By a Liverpool docker

The strike of the dockers in Liverpool, working for Peel Ports, achieved a wage rise that is above inflation and it is a measure of the economic power that workers still have when they choose to use it. The pay rises they have won amount to between 14 and 18 per cent, depending on the skill set and experience of the particular workers.

At a mass meeting held at the docks on November 10, around 600 workers voted overwhelmingly in favour of the deal, and the dock workers were able to resume normal work. But the ‘normal’ work on the docks is another story and perhaps gives some indication of the reason for the stubbornness and the militancy of the dockers in their fight for a decent wage rise. The work is hard, unrelenting and physically demanding in a way that few jobs are, and it blows a hole in any ‘work-life’ balance the dockers might try to have.

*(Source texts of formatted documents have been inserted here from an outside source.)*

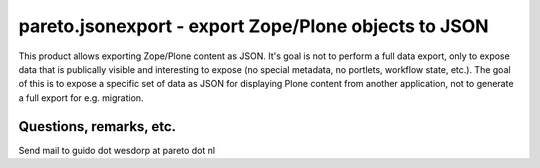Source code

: pareto.jsonexport - export Zope/Plone objects to JSON
=====================================================

This product allows exporting Zope/Plone content as JSON. It's goal is not to
perform a full data export, only to expose data that is publically visible and
interesting to expose (no special metadata, no portlets, workflow state,
etc.). The goal of this is to expose a specific set of data as JSON for
displaying Plone content from another application, not to generate a full
export for e.g. migration.

Questions, remarks, etc.
------------------------

Send mail to guido dot wesdorp at pareto dot nl
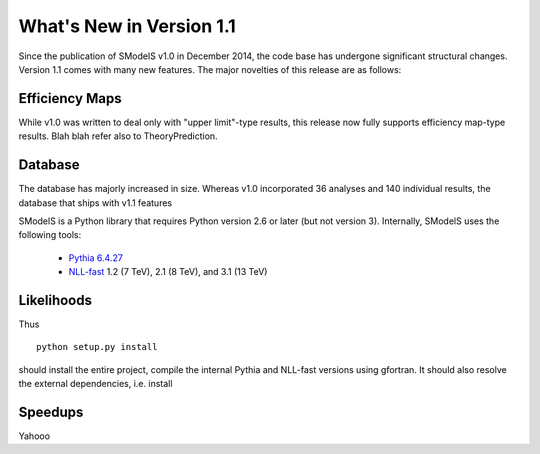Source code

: .. index:: What's New in Version 1.1

What's New in Version 1.1
=========================
Since the publication of SModelS v1.0 in December 2014, the code base
has undergone significant structural changes. Version 1.1 comes
with many new features. The major novelties of this release are 
as follows:

Efficiency Maps
---------------
While v1.0 was written to deal only with "upper limit"-type results,
this release now fully supports efficiency map-type results.
Blah blah refer also to TheoryPrediction.

Database
--------
The database has majorly increased in size.
Whereas v1.0 incorporated 36 analyses and 140 individual results, 
the database that ships with v1.1 features 





SModelS is a Python library that requires Python version 2.6 or later
(but not version 3).  Internally, SModelS uses the following tools:

 * `Pythia 6.4.27 <http://arxiv.org/abs/hep-ph/0603175>`_
 * `NLL-fast <http://pauli.uni-muenster.de/~akule_01/nllwiki/index.php/NLL-fast>`_ 1.2 (7 TeV), 2.1 (8 TeV), and 3.1 (13 TeV)


Likelihoods
-----------
Thus ::

  python setup.py install

should install the entire project, compile the internal Pythia and NLL-fast versions
using gfortran. It should also resolve the external dependencies, i.e. install

Speedups
--------

Yahooo
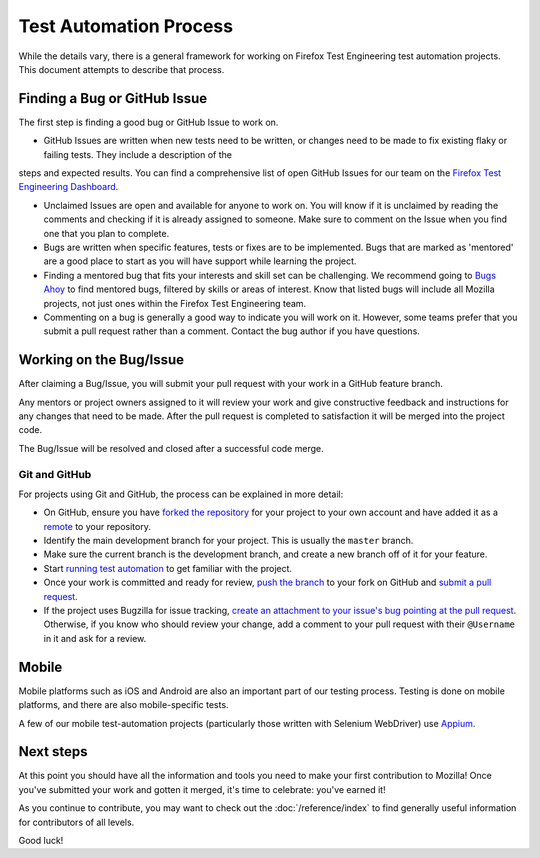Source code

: Test Automation Process
===================

While the details vary, there is a general framework for working on Firefox
Test Engineering test automation projects. This document attempts to describe that process.

Finding a Bug or GitHub Issue
---------------------------

The first step is finding a good bug or GitHub Issue to work on. 

- GitHub Issues are written when new tests need to be written, or changes need to be made to fix existing flaky or failing tests. They include a description of the
steps and expected results. You can find a comprehensive list of open GitHub Issues for our team on the `Firefox Test Engineering Dashboard`_.

- Unclaimed Issues are open and available for anyone to work on. You will know if it is unclaimed by reading the comments and checking if it is already assigned to someone. Make sure to comment on the Issue when you find one that you plan to complete. 

- Bugs are written when specific features, tests or fixes are to be implemented. Bugs that are marked as 'mentored' are a good place to start as you will have support while learning the project.

- Finding a mentored bug that fits your interests and skill set can be challenging. We recommend going to `Bugs Ahoy`_ to find mentored bugs, filtered by skills or areas of interest. Know that listed bugs will include all Mozilla projects, not just ones within the Firefox Test Engineering team.

- Commenting on a bug is generally a good way to indicate you will work on it. However, some teams prefer that you submit a pull request rather than a comment. Contact the bug author if you have questions.


.. _Firefox Test Engineering Dashboard: https://mozilla.github.io/fxtest-dashboard/#/issues
.. _Bugs Ahoy:  https://www.joshmatthews.net/bugsahoy/

Working on the Bug/Issue
-----------------------
After claiming a Bug/Issue, you will submit your pull request with your work in a GitHub feature branch. 

Any mentors or project owners assigned to it will review your work and give constructive feedback and instructions for any changes that need to be made.  After the pull request is completed to satisfaction it will be merged into the project code.

The Bug/Issue will be resolved and closed after a successful code merge.


Git and GitHub
^^^^^^^^^^^^^^

For projects using Git and GitHub, the process can be explained in more detail:

- On GitHub, ensure you have `forked the repository`_ for your project to your
  own account and have added it as a `remote`_ to your repository.
- Identify the main development branch for your project. This is usually the
  ``master`` branch.
- Make sure the current branch is the development branch, and create a new
  branch off of it for your feature.
- Start `running test automation`_ to get familiar with the project.
- Once your work is committed and ready for review, `push the branch`_ to your
  fork on GitHub and `submit a pull request`_.
- If the project uses Bugzilla for issue tracking, `create an attachment
  to your issue's bug pointing at the pull request`_. Otherwise, if
  you know who should review your change, add a comment to your pull request
  with their ``@Username`` in it and ask for a review.

.. seealso::

   :doc:`/reference/Automation/Python Styleguide`
      A useful styleguide for Python best practices.

   :doc:`/reference/Automation/Git and GitHub`
      A short list of tips and tricks for using GitHub.

   `GitHub Flow <https://guides.github.com/introduction/flow/>`_
      A process for branching, reviewing, and merging code that is very similar
      to the process above.

.. _forked the repository: https://help.github.com/articles/fork-a-repo
.. _remote: https://help.github.com/articles/about-remote-repositories
.. _push the branch: https://help.github.com/articles/pushing-to-a-remote
.. _submit a pull request: https://help.github.com/articles/using-pull-requests
.. _create an attachment to your issue's bug pointing at the pull request: https://globau.wordpress.com/2013/10/21/github-pull-requests-and-bugzilla/
.. _running test automation: https://developer.mozilla.org/en-US/docs/Mozilla/QA/Running_Web_QA_automated_tests



Mobile
------
Mobile platforms such as iOS and Android are also an important part of our
testing process. Testing is done on mobile platforms, and there are also mobile-specific tests.

A few of our mobile test-automation projects (particularly those written with Selenium WebDriver) use `Appium <http://appium.io/>`_.


Next steps
----------

At this point you should have all the information and tools you need to make
your first contribution to Mozilla! Once you've submitted your work and gotten
it merged, it's time to celebrate: you've earned it!

As you continue to contribute, you may want to check out the
:doc:`/reference/index` to find generally useful information for contributors
of all levels.

Good luck!
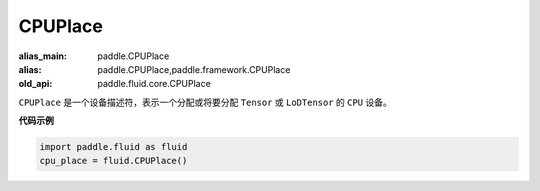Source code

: .. _cn_api_fluid_CPUPlace:

CPUPlace
-------------------------------

.. py:class:: paddle.fluid.CPUPlace

:alias_main: paddle.CPUPlace
:alias: paddle.CPUPlace,paddle.framework.CPUPlace
:old_api: paddle.fluid.core.CPUPlace






``CPUPlace`` 是一个设备描述符，表示一个分配或将要分配 ``Tensor`` 或 ``LoDTensor`` 的 ``CPU`` 设备。

**代码示例**

.. code-block:: python

        import paddle.fluid as fluid
        cpu_place = fluid.CPUPlace()


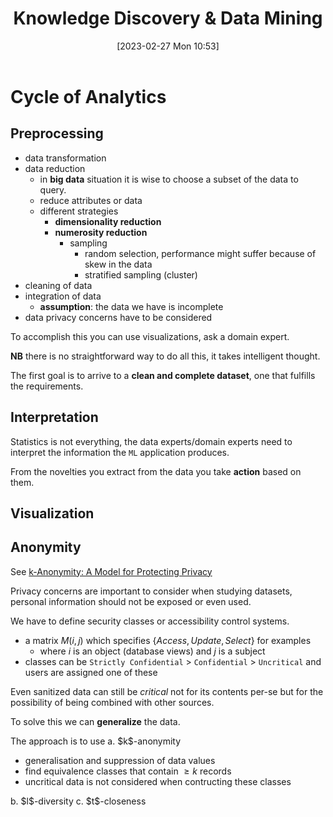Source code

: :PROPERTIES:
:ID:       fad85788-53f8-4de6-9e3c-775c3907e07c
:END:
#+title: Knowledge Discovery & Data Mining
#+date: [2023-02-27 Mon 10:53]
#+FILETAGS: erasmus university compsci

* Cycle of Analytics
** Preprocessing
- data transformation
- data reduction
  + in *big data* situation it is wise to choose a subset of the data to query.
  + reduce attributes or data
  + different strategies
    - *dimensionality reduction*
    - *numerosity reduction*
      + sampling
        - random selection, performance might suffer because of skew in the data
        - stratified sampling (cluster)
- cleaning of data
- integration of data
  + *assumption*: the data we have is incomplete
- data privacy concerns have to be considered

To accomplish this you can use visualizations, ask a domain expert.

*NB* there is no straightforward way to do all this, it takes intelligent thought.

The first goal is to arrive to a *clean and complete dataset*, one that fulfills the requirements.

** Interpretation
Statistics is not everything, the data experts/domain experts need to interpret the information the =ML= application produces.

From the novelties you extract from the data you take *action* based on them.

** Visualization

** Anonymity
See [[id:5e62675a-500a-41dc-a7ce-4fe6b3467c5a][k-Anonymity: A Model for Protecting Privacy]]

Privacy concerns are important to consider when studying datasets, personal information should not be exposed or even used.

We have to define security classes or accessibility control systems.
- a matrix $M(i,j)$ which specifies $\{Access, Update, Select\}$ for examples
  + where $i$ is an object (database views) and $j$ is a subject
- classes can be =Strictly Confidential= > =Confidential= > =Uncritical= and users are assigned one of these

Even sanitized data can still be /critical/ not for its contents per-se but for the possibility of being combined with other sources.

To solve this we can *generalize* the data.

The approach is to use
a. $k$​-anonymity
   - generalisation and suppression of data values
   - find equivalence classes that contain $\geq k$ records
   - uncritical data is not considered when contructing these classes
b. $l$​-diversity
c. $t$​-closeness
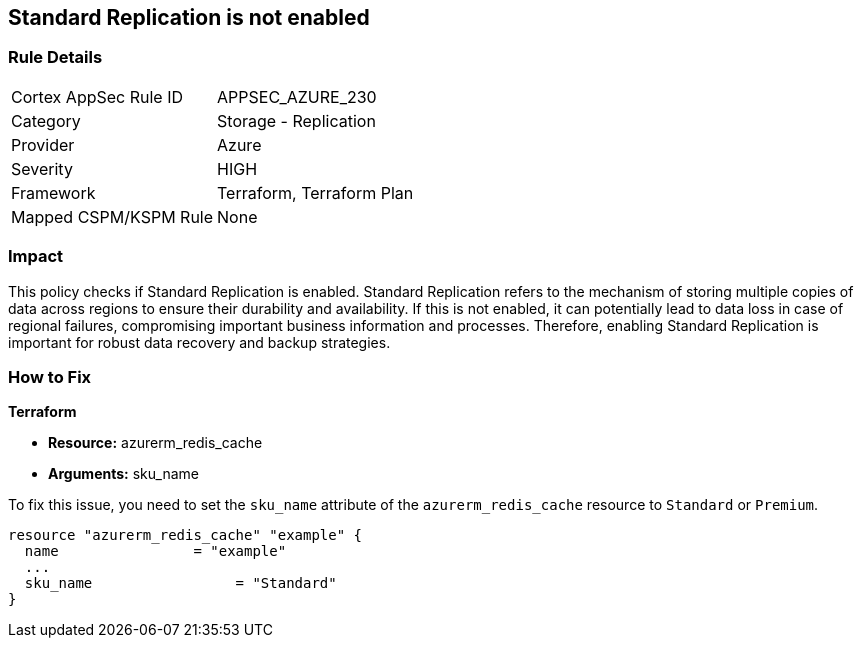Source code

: 
== Standard Replication is not enabled

=== Rule Details

[cols="1,2"]
|===
|Cortex AppSec Rule ID |APPSEC_AZURE_230
|Category |Storage - Replication
|Provider |Azure
|Severity |HIGH
|Framework |Terraform, Terraform Plan
|Mapped CSPM/KSPM Rule |None
|===


=== Impact
This policy checks if Standard Replication is enabled. Standard Replication refers to the mechanism of storing multiple copies of data across regions to ensure their durability and availability. If this is not enabled, it can potentially lead to data loss in case of regional failures, compromising important business information and processes. Therefore, enabling Standard Replication is important for robust data recovery and backup strategies.

=== How to Fix

*Terraform*

* *Resource:* azurerm_redis_cache
* *Arguments:* sku_name

To fix this issue, you need to set the `sku_name` attribute of the `azurerm_redis_cache` resource to `Standard` or `Premium`.

[source,hcl]
----
resource "azurerm_redis_cache" "example" {
  name                = "example"
  ...
  sku_name                 = "Standard"
}
----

The following are some of the comments a Liverpool docker gave to Left Horizons about the character of the work at Peel Ports:

The shifts at Liverpool docks are punishing. If you start at 7am, you have to get up at 4-5am every day, to start work. It is a 12-hour shift, finishing at 7pm. Then it’s home, strip, wash and sit down to eat and then it’s bed and back to work the next day. Workers have to be available five days, and that’s 60 hours. Some lads can do six days in a week, and that’s 72 Hours of work. There is no let-up on the job.

All the workers on a shift are in teams and its full-on for the whole time you’re there. It’s a rat race and it’s not easy being active in the union. The men haven’t got time to think, never mind read a newspaper or a book, and the employers love that, with workers tired and always on the backfoot.

When I started on the docks at Peel, it was six days on, with 72 hours of work, and two days off. We were all employed by an agency called Blue Arrow then. But the men were determined to change that and we won and got rid of them. We are now employed directly by Peel Ports.

We think that there are spies in the workplace, taking gossip back to management. It’s like walking through a minefield. But we’re making gains, slowly but surely.